For any society to thrive, some level of compliance is necessary—it allows us to cooperate with each other. Governments, formal institutions, and laws may allow us to live in harmony despite our differences. Codes of compliance and obedience help us work together.
But unwavering compliance can also have devastating consequences: for individuals, who can lose their sense of autonomy, independence, and self; for governments, which can devolve into paranoid authoritarianism and persecute their citizens, perpetuating inequalities, poverty, and injustice; and for humanity in general, which requires a fine balance between freedom and limitations. A society without any compliance is anarchy; a society with total compliance is fascism.
The lessons many of us learned as children are extremely powerful, and they extend far beyond our individual lives. Compliance = good, defiance = bad doesn’t just keep children in line. It shapes the world we live in: our laws, our workplaces, our homes.
It also shapes us as individuals. Our training in compliance affects what our brains look like. It affects our wiring. It affects how we think.
So what happens when we want to think differently? When we need to?
I’ve spent much of my life working to answer these questions—not just for the field of psychology, but for myself.

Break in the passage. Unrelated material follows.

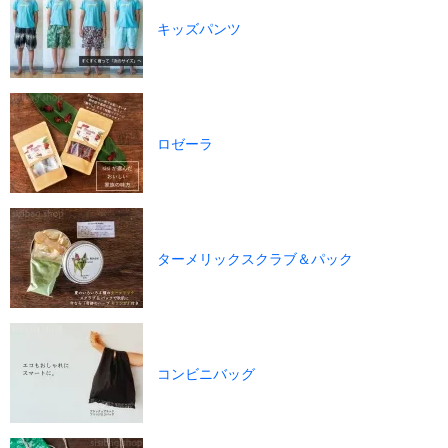
キッズパンツ
ロゼーラ
ターメリックスクラブ＆パック
コンビニバッグ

Growing Up GoodWhen I was a child, my father told me that my name Sunita in Sanskrit means “good.” The Dictionary of Sanskrit Names says Sunita represents “she who has good conduct or behavior.”

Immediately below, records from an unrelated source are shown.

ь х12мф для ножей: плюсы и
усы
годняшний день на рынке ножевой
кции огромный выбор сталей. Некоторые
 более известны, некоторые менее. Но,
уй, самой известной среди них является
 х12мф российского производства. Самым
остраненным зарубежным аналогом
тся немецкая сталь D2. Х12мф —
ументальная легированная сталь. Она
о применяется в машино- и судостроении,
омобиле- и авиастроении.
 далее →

Although I have spent decades studying why people defy, I was known for being an obedient daughter and student. I did as I was told. I got up when I was told to. I had my hair cut the way my parents insisted. I was what schoolchildren in Yorkshire, England, called “swotty”—preferring my books to other pursuits—but as much as I enjoyed mastering my subjects, and the praise I received for being “good,” I always wanted to know the reason why others had an easier time resisting the authority of our teachers, parents, and peers than I did.
I grew up in the heart of the post-industrial north of England in the 1980s. Our small three-bedroom house was crowded: with people, with love, and sometimes with friction. Money was tight, and since we had no extended family nearby, we often felt isolated. My parents must have felt the pressure the most. My mother was dealing with four children on her own every day, all while learning a new language and culture. My dad, who’d earned his PhD in metallurgy, the science and technology of metals and alloys, worked as a lecturer at the University of Bradford—a job for which he was overqualified, underappreciated, and certainly underpaid.
Now that I am an academic myself, I sometimes think about him in those early years: a short man in thin wire-rimmed glasses, his cheeks pitted by smallpox scars, his brown suit jacket barely visible beneath the grey raincoat he wore every day to work. I can see him walking confidently through the halls of a university where very few people looked like him, and where he would have to take indignities with a smile and swallow his hurt. The courage that took, the determination—it inspires me now.
But when I was a child, my father mostly shaped me to be quiet.
In many ways, my father was a traditional one. He was the voice of authority in our household. He worked all day and expected order, quiet, and peace at home. He often seemed exhausted and stressed not only by his workplace but also by the weight of his responsibilities, by the strain of supporting a family of six in an unfamiliar country. My three older siblings and I mostly tried to stay out of his way, and when dad told us what to do, we obeyed.
My dad was strict, and sometimes I felt his rules were too harsh—he once pulled me out of bed in the middle of the night to practice my flute because I hadn’t spent the mandatory thirty minutes that day playing through my scales.